Stunned by her recently widowed father’s reckless behavior, a young woman must learn to navigate a new world—where the people she should trust the most have become strangers she cannot trust at all.
Frankie Attleboro returns home to Cape Cod with thrilling news. She’s met the love of her life, and they’re getting married with a baby on the way. That’s the moment her father makes his own jaw-dropping announcement: at sixty, he’s getting married as well, to Frankie’s best friend, Ariel, who is also pregnant, and due soon.
As Frankie and Ariel struggle to adjust to their new relationship, Ariel’s estranged mother, Carlotta, returns after a decade-long absence. She claims to be a changed woman—but is she really? And where has she been all these years? Frankie is suspicious, and as Carlotta’s unpredictable behavior intensifies, Frankie must untangle the threads of the past to protect Ariel’s future—and her own.

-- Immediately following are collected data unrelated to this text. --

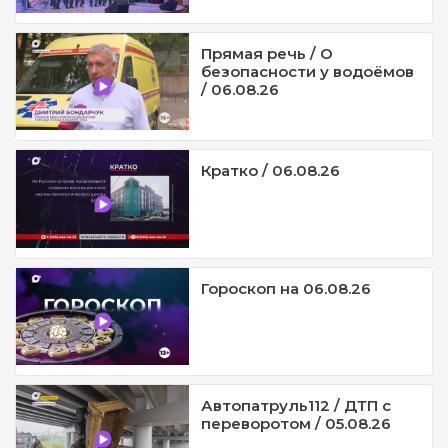
Прямая речь / О
безопасности у водоёмов
/ 06.08.26
Кратко / 06.08.26
Гороскоп на 06.08.26
Автопатруль112 / ДТП с
переворотом / 05.08.26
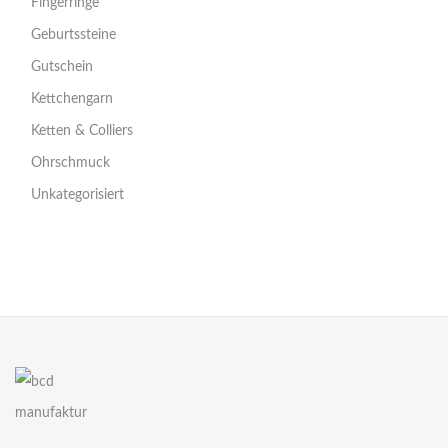
Fingerringe
Geburtssteine
Gutschein
Kettchengarn
Ketten & Colliers
Ohrschmuck
Unkategorisiert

"The characters and relationships are all smartly drawn, and the narrative is shot through with plenty of humor and scandal. Mitchard fans will lap this up."—Publishers Weekly
PUBLISHERS WEEKLY
Mitchard (The Good Son) offers an arresting exploration of a family's messy relationships. When 27-year-old underwater photographer Frankie Attleboro returns from an expedition in Canada to her family home on Cape Cod, she's almost five months pregnant and engaged. That news is nothing, though, compared to the surprises in store from Ariel, her best friend from childhood. Ariel has worked for Frankie's parents for years at the Saltwater Foundation, a nonprofit focused on the conservation of marine animals, but following the death of Frankie's mom, Beatrice, a year earlier, Ariel is now nine months pregnant and engaged to Frankie's charismatic but self-centered father, Mack, who styles himself after Jacques Cousteau. As Mack makes plans for the future, he infuriates Frankie and her brother by announcing that he'll be leaving to Ariel the family foundation and his estate, including a house from Beatrice's side of the family. Things get even more complicated with the arrival of Ariel's deadbeat mom and the revelation of Ariel's father's identity. The characters and relationships are all smartly drawn, and the narrative is shot through with plenty of humor and scandal. Mitchard fans will lap this up.